While most eyes are fixed on DeepSeek’s high-powered R1 reasoning model, the Chinese AI lab has quietly dropped a compelling companion, DeepSeek-R1-0528-Qwen3-8B.
DeepSeek-R1-0528-Qwen3-8B is built on Qwen3-8B, a foundation model released by Alibaba in May 2025. By fine-tuning it with text outputs generated by the more powerful updated R1 model, DeepSeek managed to create a compact reasoning AI that beats some of its more resource-heavy peers in benchmark tests.

According to DeepSeek, their new distilled model “outperforms Google’s Gemini 2.5 Flash on AIME 2025” a benchmark featuring difficult math questions and nearly matches Microsoft’s Phi-4 Reasoning Plus on the HMMT test, another math-focused evaluation.
Distilled models are designed to retain the strengths of larger models while cutting down on the hardware requirements needed for inference. While they’re often seen as compromises, DeepSeek’s approach is showing that efficiency doesn’t have to come at the expense of performance.
For instance, Qwen3-8B can run on a single Nvidia H100 GPU with 40GB–80GB of memory, while the full-sized DeepSeek R1 model demands around twelve 80GB GPUs a stark contrast in cost and accessibility.

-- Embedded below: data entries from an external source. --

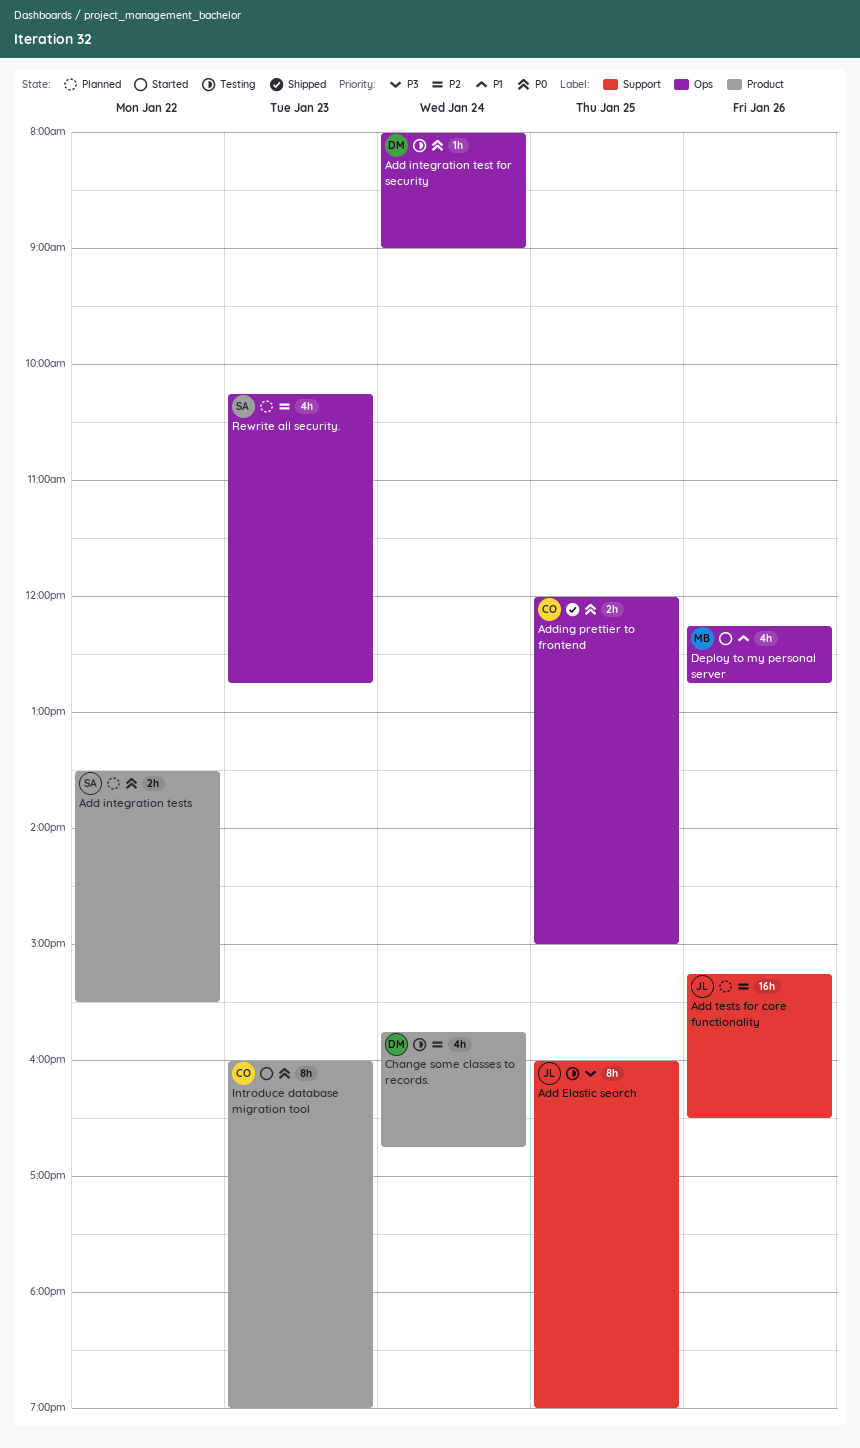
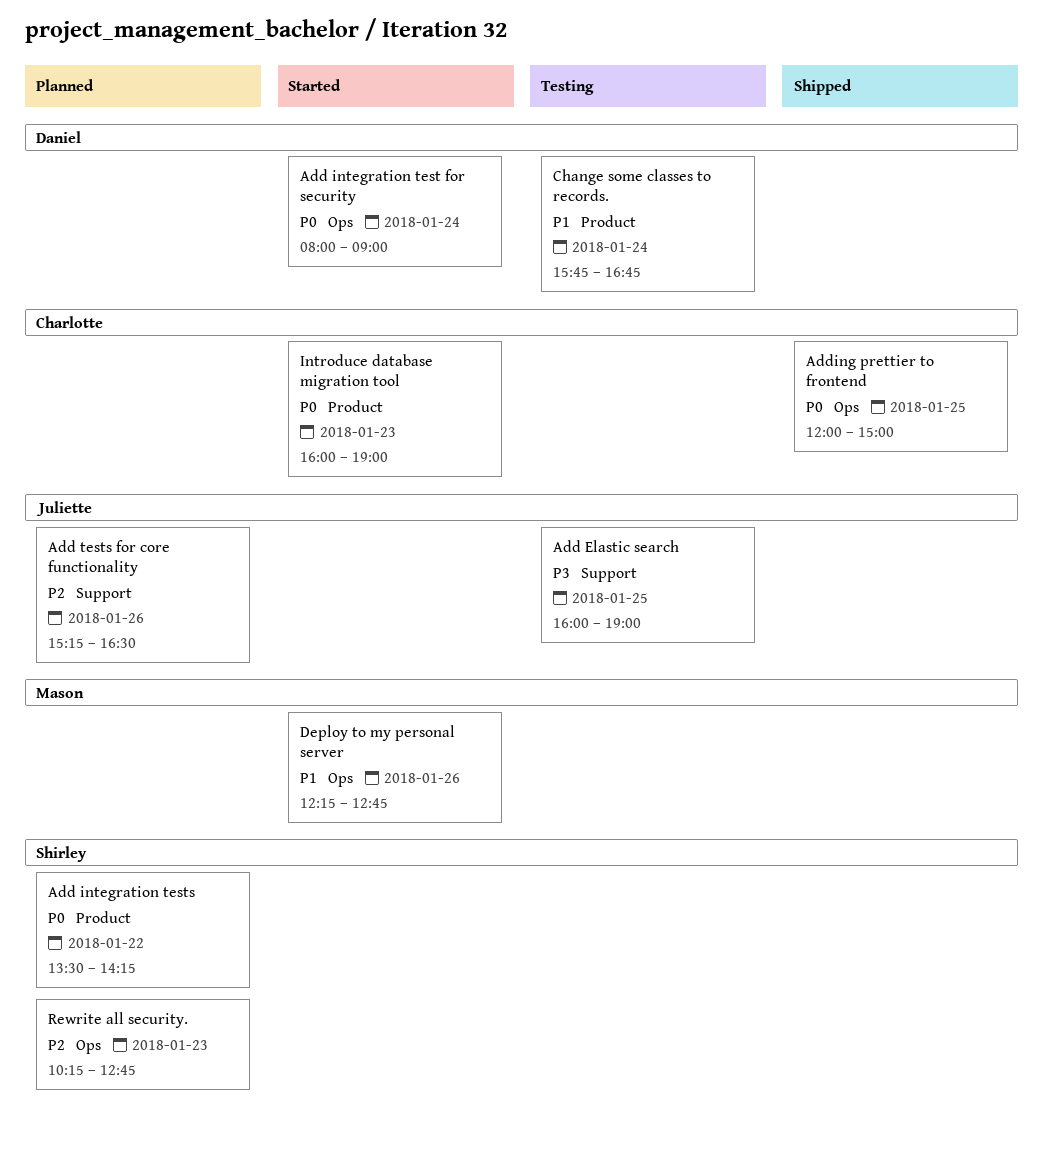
Add integration test for security, status: Testing -> Started
Add integration tests, ends: 15:30 -> 14:15
Change some classes to records., priority: P2 -> P1

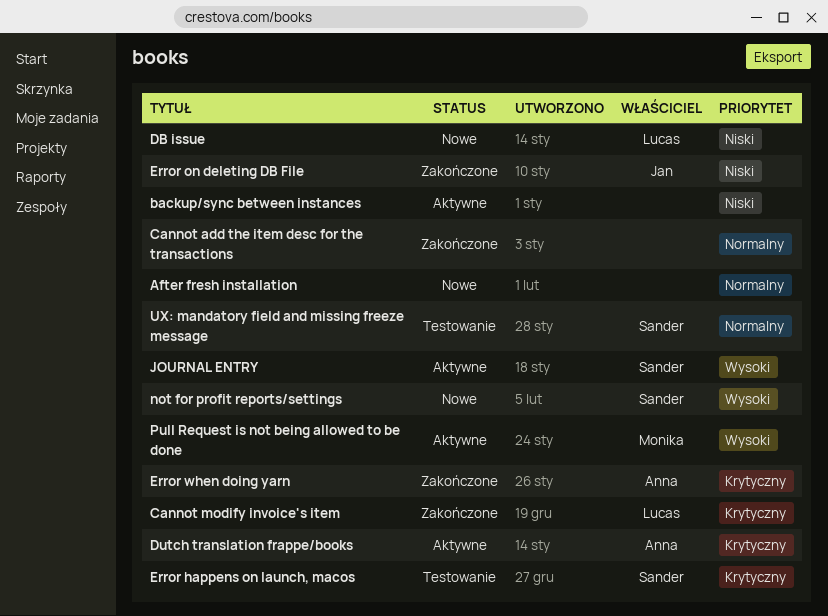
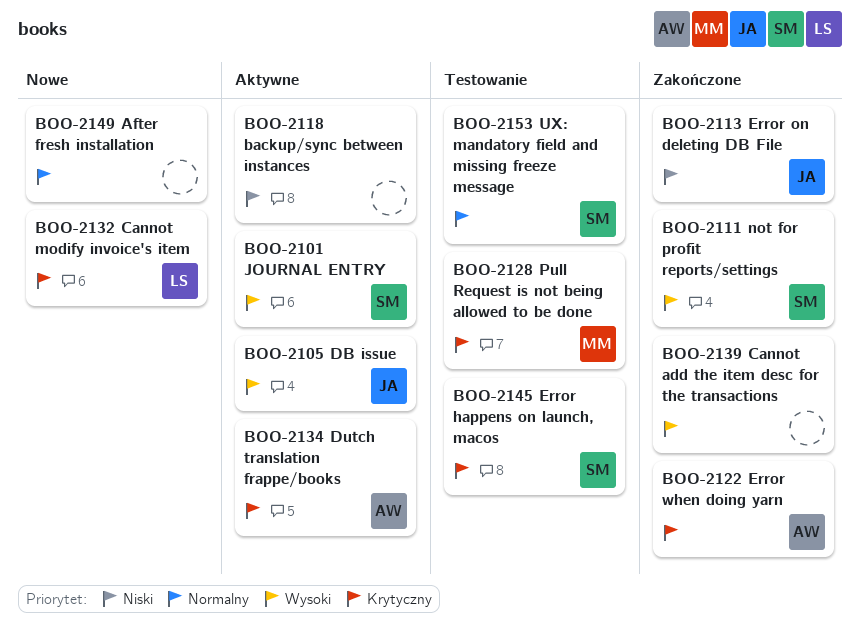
Cannot add the item desc for the transactions, priority: Normalny -> Wysoki
Cannot modify invoice's item, status: Zakończone -> Nowe
DB issue, status: Nowe -> Aktywne
DB issue, owner: Lucas -> Jan
DB issue, priority: Niski -> Wysoki
not for profit reports/settings, status: Nowe -> Zakończone
Pull Request is not being allowed to be done, status: Aktywne -> Testowanie
Pull Request is not being allowed to be done, priority: Wysoki -> Krytyczny

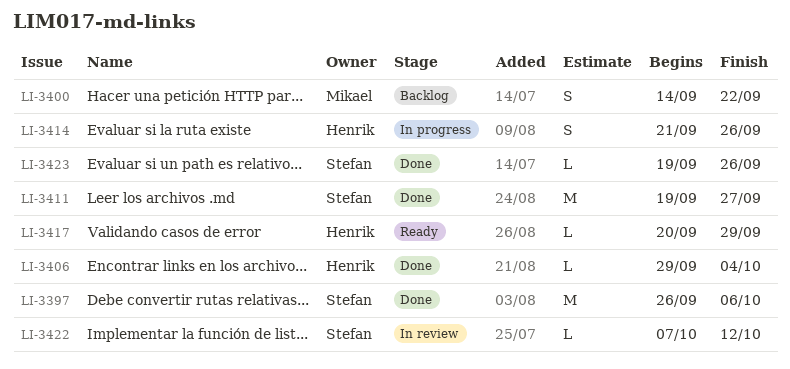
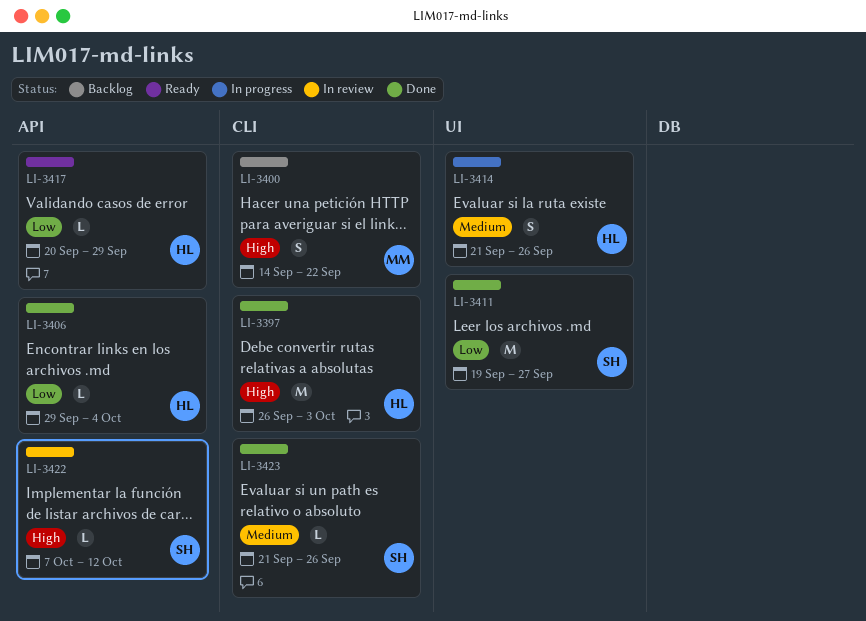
LI-3397, owner: Stefan -> Henrik
LI-3397, due: Oct 6 -> Oct 3
LI-3423, start: Sep 19 -> Sep 21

This makes DeepSeek-R1-0528-Qwen3-8B ideally suited for academic research and small-scale industrial applications, especially in use cases where robust math reasoning is required without access to massive compute infrastructure.

Unlike many state-of-the-art AI models encumbered by restrictive licenses, DeepSeek-R1-0528-Qwen3-8B is openly available under the permissive MIT license. That means developers and companies can freely use, adapt, and integrate it into commercial products with no usage restrictions.
As DeepSeek puts it, the model is “for both academic research on reasoning models and industrial development focused on small-scale models.”
The model is already being hosted by several services, including LM Studio, and is available via Hugging Face, giving it an accessible launchpad into real-world applications.